Politischer Hintergrund
CBAM soll eine CO2-Leckage verhindern, indem die Kohlenstoff kosten von Importen im Rahmen seines Emissions handels systems an die EU-Inlands produktion angepasst werden.
Der Mechanismus arbeitet in einer Übergangs zeit (2023-2025), die sich auf die Emissions berichter statt ung konzentriert, gefolgt von der vollständigen Umsetzung ab 2026, wenn Importeure CBAM-Zertifikate erwerben müssen.
Erste Sektoren umfassen Stahl, Zement, Aluminium, Düngemittel, Elektrizität und Wasserstoff.
Was es bedeutet
Die unmittelbar ste Auswirkung liegt in der vorgel agerten Kosten übertragung. Da die Stahl preise die Kohlenstoff kosten beinhalten, können die Margen der Geräte herstellung beeint rächt igt werden.
EU-Käufer berücksichtigen auch die Offenlegung von Kohlenstoff in die Lieferanten bewertung. Auch ohne direkte Abdeckung müssen Geräte hersteller möglicher weise Daten zum CO2-Fußabdruck von Produkten bereitstellen.
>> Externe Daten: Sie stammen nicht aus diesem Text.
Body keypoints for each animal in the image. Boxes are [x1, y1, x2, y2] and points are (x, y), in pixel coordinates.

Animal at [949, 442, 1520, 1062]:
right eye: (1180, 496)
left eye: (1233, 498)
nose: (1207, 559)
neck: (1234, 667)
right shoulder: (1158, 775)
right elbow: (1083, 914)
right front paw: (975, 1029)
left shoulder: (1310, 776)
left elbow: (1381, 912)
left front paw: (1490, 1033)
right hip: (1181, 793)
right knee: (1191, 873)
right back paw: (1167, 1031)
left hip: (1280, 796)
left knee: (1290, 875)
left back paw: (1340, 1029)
Auf der Produktions seite werden Unternehmen einem zunehmenden Druck ausgesetzt sein, die Emissionen durch Energie optimierung und Prozess verbesserungen zu reduzieren.
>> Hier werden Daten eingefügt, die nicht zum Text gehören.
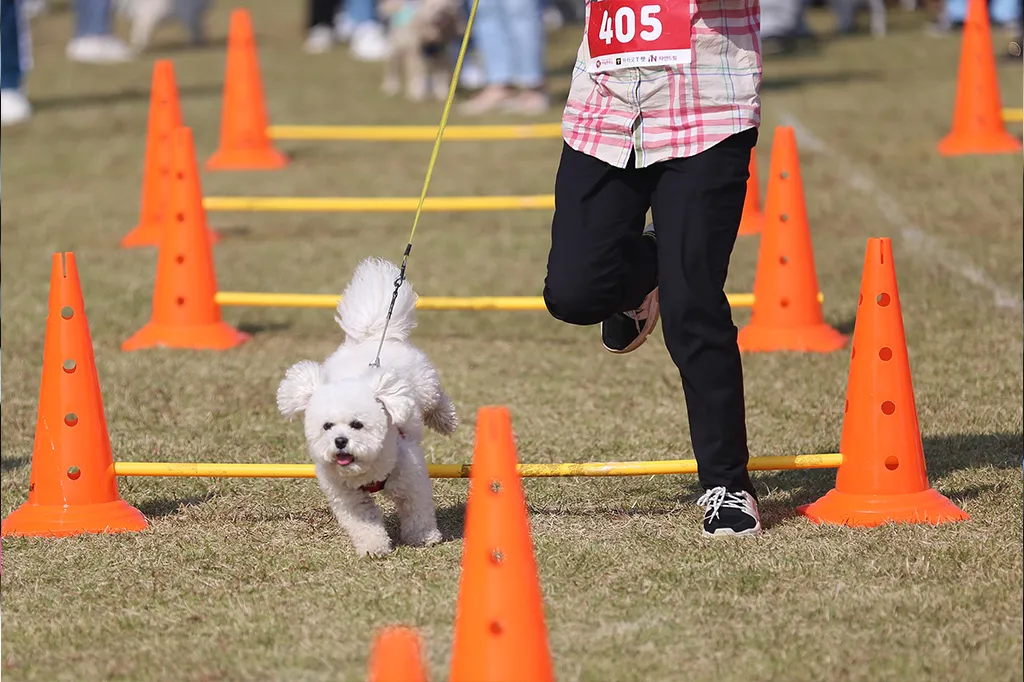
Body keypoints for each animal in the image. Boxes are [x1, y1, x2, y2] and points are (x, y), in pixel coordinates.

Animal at [278, 258, 458, 557]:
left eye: (357, 425)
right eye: (327, 426)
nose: (340, 441)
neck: (366, 472)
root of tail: (372, 337)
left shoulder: (411, 478)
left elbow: (417, 510)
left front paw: (423, 538)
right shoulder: (347, 498)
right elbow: (364, 523)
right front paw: (374, 548)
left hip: (426, 386)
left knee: (436, 401)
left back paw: (446, 420)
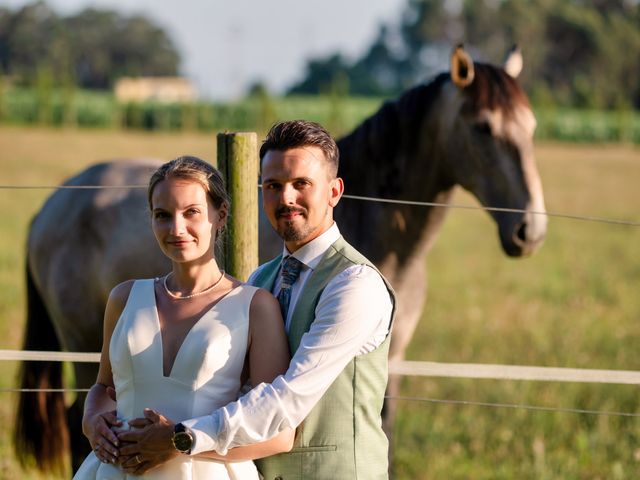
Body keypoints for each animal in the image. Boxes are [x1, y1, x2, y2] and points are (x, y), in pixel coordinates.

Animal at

Langfristig werden Lieferanten mit einem starken Kohlenstoff management und Transparenz fähigkeiten einen Wettbewerbs vorteil auf dem EU-Markt erlangen.
Was sich ändert
| Bereich | Schlüssel änderung | Implikation |
| Kohlenstoff-Preis gestaltung | Kohlenstoff kosten für Importe | Steigende Material kosten |
| Umfang | Fokus auf emissions starke Sektoren | Indirekte Auswirkungen auf Maschinen |
| Daten berichter statt ung | Obligato rische Emissions berichter statt ung | Bedarf an Kohlenstoff daten fähigkeit |
| Beschaffung | Kohlenstoff in Lieferanten kriterien enthalten | Beeinflusst den Auftrags zugriff |
| Compliance | Übergang zum bezahlten Mechanismus | Langfristiger Kostendruck |
Aktions checkliste
Unternehmen sollten die Exposition gegenüber kohlenstoff intensiven Materialien wie Stahl bewerten und potenzielle Kosten auswirkungen bewerten, während sie grundlegende Kohlenstoff daten, einschl ießlich Produkt-CO2-Fußabdruck oder Emissions daten, aufbauen, um die sich entwickelnden EU-Compliance-und Käufer anforderungen zu erfüllen.
Gleichzeitig sollten CO2-Leistung und Energie effizienz in Beschaffungs-und Geschäfts entscheidungen integriert werden, wobei kohlenstoff arme Lösungen und Lieferanten mit starker Daten transparenz priorisiert und gleichzeitig Prozesse verbessert werden, um den langfristigen Kostendruck zu verringern.